I stained all my poplar doors and trim with Minwax Early American and finished them with poly. I really don't know how long it took since I wasn't really aware of when the change occurred. I just realized that the greenish tint on some of the panels had simply transformed into a nice brown one day.

Here are some photos:

http://i267.photobucket.com/albums/ii303/sbryan55/LumberJockPictures028.jpg
http://i267.photobucket.com/albums/ii303/sbryan55/LumberJockPictures029.jpg
http://i267.photobucket.com/albums/ii303/sbryan55/LumberJockPictures030.jpg

In the third photo the door on the right is a 6 panel pine door. I was trying to get the poplar and pine to match as closely as I could.


----------



## MrWoody (Jan 25, 2008)

Gorgeous, from the pictures they seem to match.
I'll tag this and show it to my daughter.
Thanks


----------



## Critterman (Dec 20, 2007)

Woody, I've played with staining it and you have to be careful. Poplar can get blotchy on you so i'd do a seal coat before staining. I haven't discovered a way to tell where and when it will happen, but I've had some pojects that do and some that don't. Better safe than sorry. Just a heads up.


----------



## MrWoody (Jan 25, 2008)

Thanks for the heads up.


----------



## CoolDavion (Dec 6, 2007)

I've stained Poplar for this project . I used MinWax brand PolyShade.
Lowes (and probely other stores) sells little 1/2 pint cans, so you can get a little bit of stain without a major investment.


----------



## TampaTom (Feb 15, 2008)

Either way, I'd recommend getting some Zinnser Seal Coat and cut it half and half with denatured alcohol - wipe that on as a seal coat and sand it down with fine grit paper before you stain. That should control the blotching….


----------



## MrWoody (Jan 25, 2008)

Thanks guys, I've talked to my daughter and we're going to give staining it a try.
Tampa Tom:"I'd recommend getting some Zinnser Seal Coat".
I suspect that I won't find that around here, is it similar to shellac?


----------



## Ampeater (Feb 21, 2008)

Zinnser Seal Coat is a 2 lb cut of dewaxed shellac and is available at most big box stores.


----------



## Fuzzy (Jun 25, 2007)

Several years ago, I made a bunch of Poplar door casing, chair rail, and baseboard to re-do my in-laws house. We did a LOT of research and wound up using WOODKOTE bran gel stain. I'd have never thought Poplar could look so nice. This stuff was great and required no sealing or pre-stain conditioner. Check into it .. .. I think you will be glad you did.

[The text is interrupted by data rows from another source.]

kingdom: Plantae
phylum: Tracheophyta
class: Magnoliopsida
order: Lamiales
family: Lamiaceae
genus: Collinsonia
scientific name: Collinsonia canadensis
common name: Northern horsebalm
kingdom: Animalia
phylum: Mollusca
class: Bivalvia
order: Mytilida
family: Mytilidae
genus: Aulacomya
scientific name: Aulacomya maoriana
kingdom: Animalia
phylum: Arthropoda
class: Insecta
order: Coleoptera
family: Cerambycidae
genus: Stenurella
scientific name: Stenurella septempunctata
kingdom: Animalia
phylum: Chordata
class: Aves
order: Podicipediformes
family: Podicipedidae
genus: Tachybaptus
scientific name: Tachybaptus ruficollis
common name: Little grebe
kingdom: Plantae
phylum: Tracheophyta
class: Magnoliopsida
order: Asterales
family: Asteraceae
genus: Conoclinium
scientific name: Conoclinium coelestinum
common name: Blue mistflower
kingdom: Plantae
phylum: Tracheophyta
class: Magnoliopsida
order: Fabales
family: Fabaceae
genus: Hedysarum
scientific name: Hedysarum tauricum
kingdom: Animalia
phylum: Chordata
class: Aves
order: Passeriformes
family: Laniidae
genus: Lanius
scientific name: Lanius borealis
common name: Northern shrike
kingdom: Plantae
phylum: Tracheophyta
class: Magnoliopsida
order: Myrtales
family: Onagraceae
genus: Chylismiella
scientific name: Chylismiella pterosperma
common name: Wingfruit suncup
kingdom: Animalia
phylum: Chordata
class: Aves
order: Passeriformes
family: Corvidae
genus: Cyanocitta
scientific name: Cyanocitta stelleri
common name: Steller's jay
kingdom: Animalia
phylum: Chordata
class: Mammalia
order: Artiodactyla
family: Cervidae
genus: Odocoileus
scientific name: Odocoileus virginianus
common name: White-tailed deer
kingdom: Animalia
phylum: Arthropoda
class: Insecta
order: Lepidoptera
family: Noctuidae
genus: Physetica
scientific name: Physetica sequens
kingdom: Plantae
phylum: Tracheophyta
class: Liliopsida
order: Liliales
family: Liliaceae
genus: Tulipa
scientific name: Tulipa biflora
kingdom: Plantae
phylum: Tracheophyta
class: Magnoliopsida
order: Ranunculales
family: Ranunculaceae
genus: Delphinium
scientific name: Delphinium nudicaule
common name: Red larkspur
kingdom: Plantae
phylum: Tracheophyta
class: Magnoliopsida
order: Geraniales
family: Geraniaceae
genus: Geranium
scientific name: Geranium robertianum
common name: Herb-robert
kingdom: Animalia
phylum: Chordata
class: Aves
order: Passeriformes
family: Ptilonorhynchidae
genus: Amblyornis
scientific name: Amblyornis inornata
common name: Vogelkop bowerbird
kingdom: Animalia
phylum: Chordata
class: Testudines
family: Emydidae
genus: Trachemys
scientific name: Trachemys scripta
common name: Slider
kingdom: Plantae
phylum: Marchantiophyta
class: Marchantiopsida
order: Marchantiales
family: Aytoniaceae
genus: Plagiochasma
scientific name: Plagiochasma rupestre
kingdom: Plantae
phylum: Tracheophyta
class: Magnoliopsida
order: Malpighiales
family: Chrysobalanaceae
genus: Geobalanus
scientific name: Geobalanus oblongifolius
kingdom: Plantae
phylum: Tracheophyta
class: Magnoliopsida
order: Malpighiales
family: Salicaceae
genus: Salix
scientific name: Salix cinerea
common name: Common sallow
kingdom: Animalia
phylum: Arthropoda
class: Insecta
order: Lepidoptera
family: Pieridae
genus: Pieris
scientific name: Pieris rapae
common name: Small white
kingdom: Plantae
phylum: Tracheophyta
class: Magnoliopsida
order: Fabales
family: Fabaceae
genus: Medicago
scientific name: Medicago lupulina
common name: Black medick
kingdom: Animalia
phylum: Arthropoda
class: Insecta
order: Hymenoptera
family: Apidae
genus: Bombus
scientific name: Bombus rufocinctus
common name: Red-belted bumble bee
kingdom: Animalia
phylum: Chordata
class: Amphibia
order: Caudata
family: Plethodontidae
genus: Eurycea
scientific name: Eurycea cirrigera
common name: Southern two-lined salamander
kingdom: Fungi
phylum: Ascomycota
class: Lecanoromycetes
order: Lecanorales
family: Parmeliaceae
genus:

I know there are now lots of gel stains on the market, but I keep going back to what I know to work well for me .. .. and this stuff gets my vote.


----------



## jcees (Dec 31, 2007)

Ditto on the SealCoat. I use it straight up, either by brush or sprayer. A light sanding and then I squirt water based dyes out of a bottle sprayer. Let it dry, scuff sand then spray on another light coat of SealCoat then finish with either poly or lacquer. Voila! Note: if you use lacquer, you can skip the last scuff sanding.

I struggled for the first half dozen years of my woodworking life by experimenting with all manner of finishing schedules and the above is what I've settled on and have absolutely no qualms in recommending. It is easy to amend, modify or reverse and never fails to impress. I know it sounds a bit too good to believe but it is a matter of keeping it simple rather than falling for some brewmaster's alchemic secret formula. Although, a light dusting of pixie dust never hurts…

always,
J.C.


----------



## scottb (Jul 21, 2006)

I'd read that it can be stained or dyed to be a pretty good match to cherry. (for what it's worth)


----------



## JoeLyddon (Apr 22, 2007)

Tampa Tom,

That sounds like Knipfer's Rude & Crude method!


----------



## Justin (Feb 11, 2008)

Poplar, I have had luck staining it two ways. The first way was with a coat of shellac, then stained over it. Very good result. And I did noticed that in a short amount of time It had darkened to a more even color.

The other way I had luck and it took the stain very well was with Water based dye stain.

Justin


----------